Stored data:
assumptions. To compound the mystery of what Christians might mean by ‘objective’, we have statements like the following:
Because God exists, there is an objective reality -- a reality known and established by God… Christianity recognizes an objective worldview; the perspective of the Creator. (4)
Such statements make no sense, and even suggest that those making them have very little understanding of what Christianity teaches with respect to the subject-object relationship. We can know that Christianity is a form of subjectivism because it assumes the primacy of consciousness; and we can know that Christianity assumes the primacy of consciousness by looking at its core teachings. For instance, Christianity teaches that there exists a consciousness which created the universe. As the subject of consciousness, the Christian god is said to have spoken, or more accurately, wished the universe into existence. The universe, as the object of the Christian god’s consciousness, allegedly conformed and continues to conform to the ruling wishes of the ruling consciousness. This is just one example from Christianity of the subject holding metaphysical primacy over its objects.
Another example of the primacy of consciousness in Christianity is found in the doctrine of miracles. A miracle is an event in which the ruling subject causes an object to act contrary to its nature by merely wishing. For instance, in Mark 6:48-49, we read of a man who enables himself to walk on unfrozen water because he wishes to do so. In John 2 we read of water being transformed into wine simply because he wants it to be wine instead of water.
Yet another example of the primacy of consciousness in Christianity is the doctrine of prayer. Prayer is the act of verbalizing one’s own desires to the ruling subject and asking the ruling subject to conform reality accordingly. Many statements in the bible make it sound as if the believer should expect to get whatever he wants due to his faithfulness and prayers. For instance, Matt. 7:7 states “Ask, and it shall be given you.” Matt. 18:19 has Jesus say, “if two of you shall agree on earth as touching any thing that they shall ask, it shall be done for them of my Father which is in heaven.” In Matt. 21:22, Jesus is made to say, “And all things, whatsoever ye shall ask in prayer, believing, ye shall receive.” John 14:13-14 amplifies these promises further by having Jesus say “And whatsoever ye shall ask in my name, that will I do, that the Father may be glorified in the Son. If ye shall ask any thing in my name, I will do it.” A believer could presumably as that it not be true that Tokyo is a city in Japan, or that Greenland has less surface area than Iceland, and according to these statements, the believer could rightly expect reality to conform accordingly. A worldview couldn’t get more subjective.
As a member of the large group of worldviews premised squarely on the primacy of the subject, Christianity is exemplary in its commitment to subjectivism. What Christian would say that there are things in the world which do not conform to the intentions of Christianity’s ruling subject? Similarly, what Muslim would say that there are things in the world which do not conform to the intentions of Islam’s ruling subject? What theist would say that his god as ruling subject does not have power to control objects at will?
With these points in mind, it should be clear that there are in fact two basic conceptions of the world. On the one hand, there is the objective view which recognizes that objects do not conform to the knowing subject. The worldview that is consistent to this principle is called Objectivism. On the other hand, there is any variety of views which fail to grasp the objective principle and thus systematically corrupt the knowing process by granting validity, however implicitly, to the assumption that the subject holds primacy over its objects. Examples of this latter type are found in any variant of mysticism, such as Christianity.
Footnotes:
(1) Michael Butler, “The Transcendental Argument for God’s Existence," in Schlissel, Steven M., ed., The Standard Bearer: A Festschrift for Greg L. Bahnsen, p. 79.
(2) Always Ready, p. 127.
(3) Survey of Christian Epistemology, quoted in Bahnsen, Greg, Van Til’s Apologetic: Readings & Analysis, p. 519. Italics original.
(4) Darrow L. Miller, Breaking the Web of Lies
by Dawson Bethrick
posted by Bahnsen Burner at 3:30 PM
--
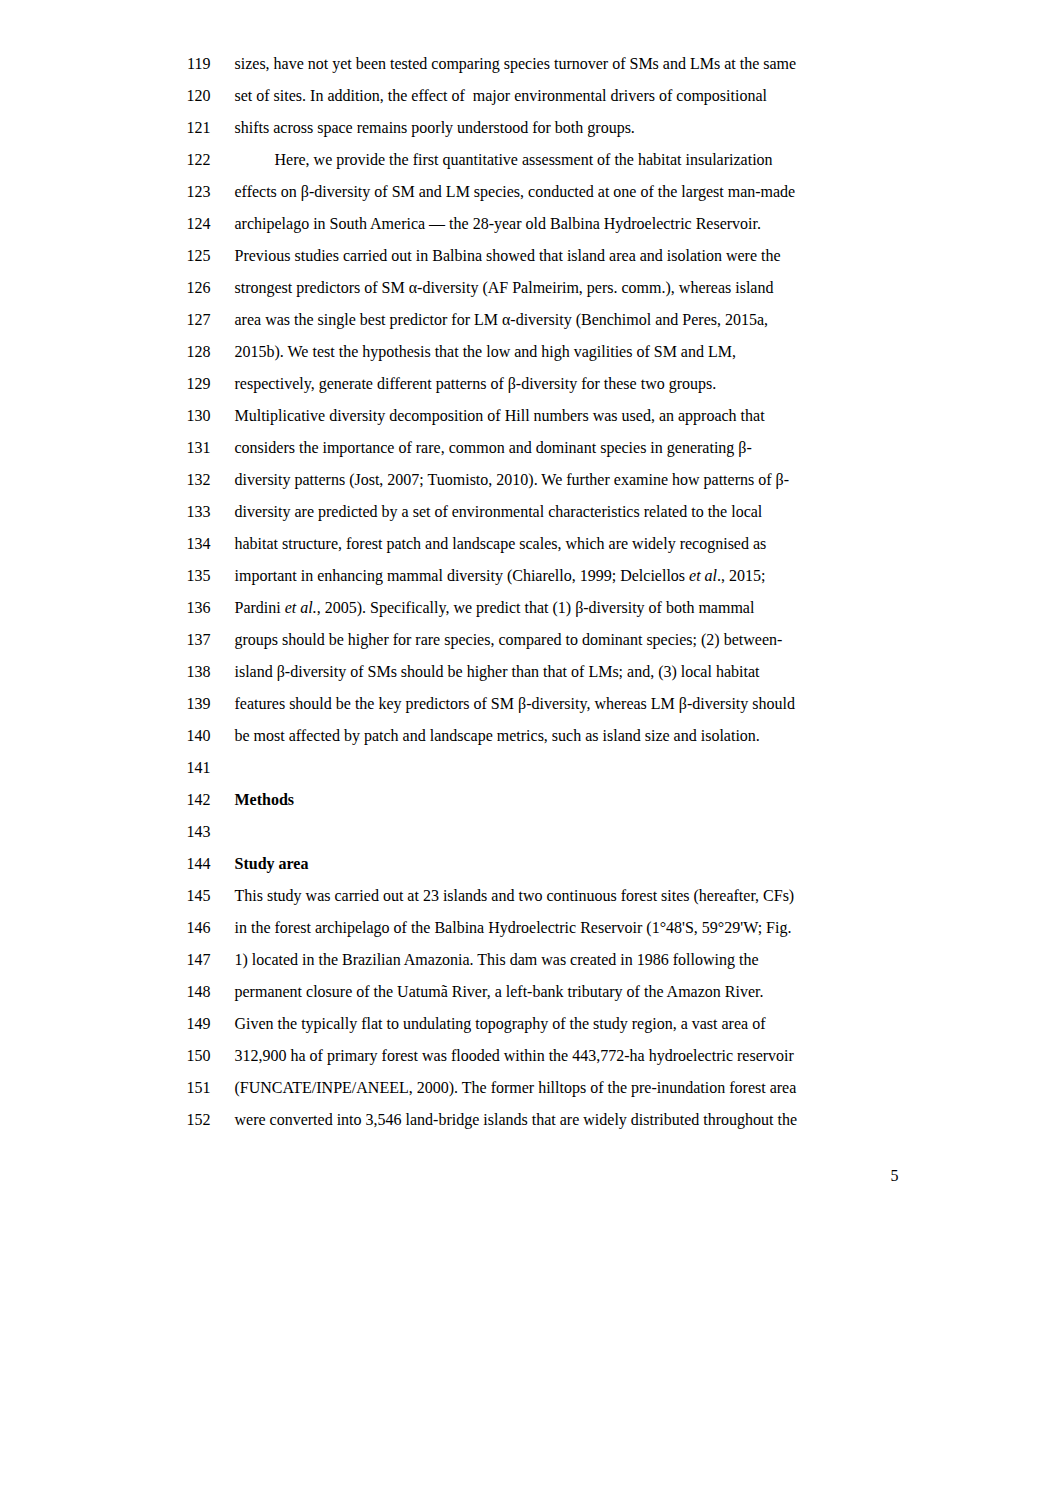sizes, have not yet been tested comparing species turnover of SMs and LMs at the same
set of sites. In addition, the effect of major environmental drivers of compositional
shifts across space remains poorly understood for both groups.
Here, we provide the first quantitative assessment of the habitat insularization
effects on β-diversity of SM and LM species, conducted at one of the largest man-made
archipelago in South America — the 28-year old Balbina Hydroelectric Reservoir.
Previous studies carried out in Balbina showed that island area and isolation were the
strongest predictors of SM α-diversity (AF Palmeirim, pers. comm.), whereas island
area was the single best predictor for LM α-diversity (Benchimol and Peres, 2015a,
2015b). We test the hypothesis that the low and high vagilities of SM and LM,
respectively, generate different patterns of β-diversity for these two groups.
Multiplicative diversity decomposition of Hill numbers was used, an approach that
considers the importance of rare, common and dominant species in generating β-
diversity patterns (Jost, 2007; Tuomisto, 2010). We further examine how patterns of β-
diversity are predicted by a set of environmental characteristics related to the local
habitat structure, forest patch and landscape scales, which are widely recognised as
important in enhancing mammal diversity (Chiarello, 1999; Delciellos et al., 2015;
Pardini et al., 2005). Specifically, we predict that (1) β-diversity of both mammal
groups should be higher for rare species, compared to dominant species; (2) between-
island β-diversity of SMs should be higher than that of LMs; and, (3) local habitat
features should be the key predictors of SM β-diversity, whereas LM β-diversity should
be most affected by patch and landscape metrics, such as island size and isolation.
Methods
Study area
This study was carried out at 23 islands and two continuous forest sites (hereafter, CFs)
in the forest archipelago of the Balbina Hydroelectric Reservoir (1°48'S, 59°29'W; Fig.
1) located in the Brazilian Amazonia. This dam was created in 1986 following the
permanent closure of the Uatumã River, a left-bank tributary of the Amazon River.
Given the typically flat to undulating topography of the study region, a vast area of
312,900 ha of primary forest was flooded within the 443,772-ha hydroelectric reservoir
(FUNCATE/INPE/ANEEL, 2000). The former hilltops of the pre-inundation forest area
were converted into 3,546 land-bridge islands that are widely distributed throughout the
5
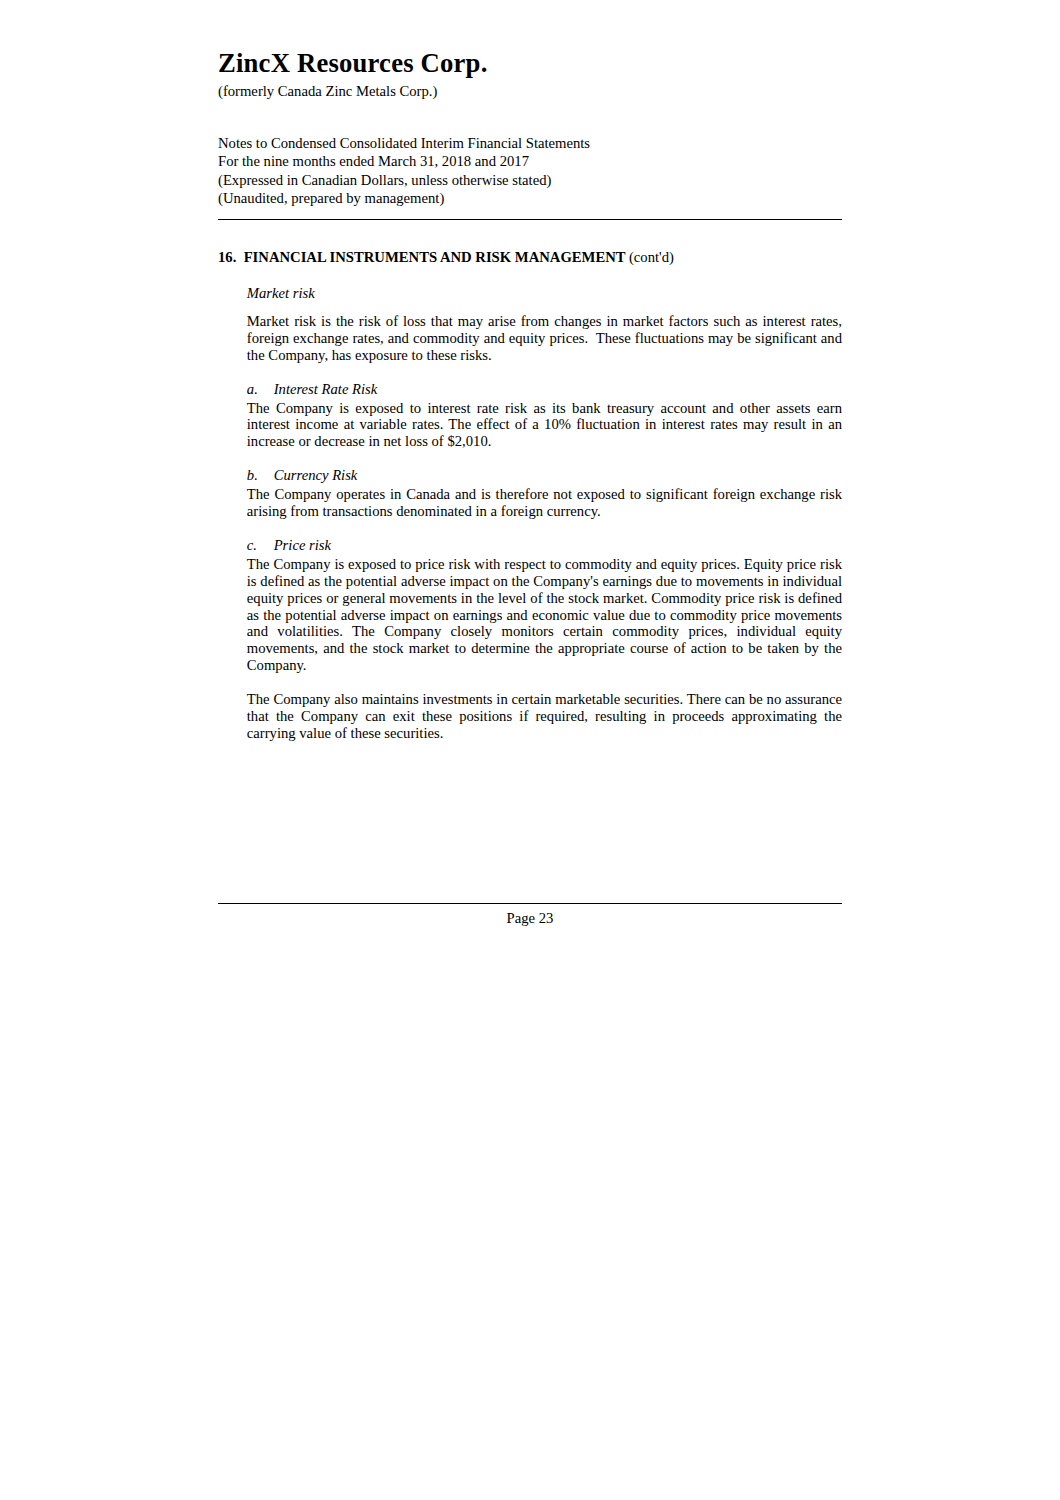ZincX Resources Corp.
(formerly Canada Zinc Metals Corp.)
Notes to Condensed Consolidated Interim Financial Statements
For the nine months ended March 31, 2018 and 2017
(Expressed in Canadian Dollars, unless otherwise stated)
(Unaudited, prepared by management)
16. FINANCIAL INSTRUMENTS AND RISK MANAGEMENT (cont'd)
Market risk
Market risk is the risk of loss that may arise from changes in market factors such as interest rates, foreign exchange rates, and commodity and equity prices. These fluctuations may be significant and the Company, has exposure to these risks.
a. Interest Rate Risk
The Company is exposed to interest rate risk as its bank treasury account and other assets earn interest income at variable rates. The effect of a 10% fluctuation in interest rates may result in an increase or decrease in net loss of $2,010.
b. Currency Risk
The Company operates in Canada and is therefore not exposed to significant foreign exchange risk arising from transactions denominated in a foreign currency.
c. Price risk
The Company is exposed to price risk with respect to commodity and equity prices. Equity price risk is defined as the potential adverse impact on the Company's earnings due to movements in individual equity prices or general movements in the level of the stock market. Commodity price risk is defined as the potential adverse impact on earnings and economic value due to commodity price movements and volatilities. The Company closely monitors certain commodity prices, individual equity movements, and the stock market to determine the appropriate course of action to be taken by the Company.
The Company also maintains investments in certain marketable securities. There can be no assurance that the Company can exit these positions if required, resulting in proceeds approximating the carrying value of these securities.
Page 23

§ Work to complete
Would you copy out exactly the lines above that start at the one containing "respectively, generate different" and end at the one containing "diversity are predicted", inclusive?

§ Solution below
respectively, generate different patterns of β-diversity for these two groups.
Multiplicative diversity decomposition of Hill numbers was used, an approach that
considers the importance of rare, common and dominant species in generating β-
diversity patterns (Jost, 2007; Tuomisto, 2010). We further examine how patterns of β-
diversity are predicted by a set of environmental characteristics related to the local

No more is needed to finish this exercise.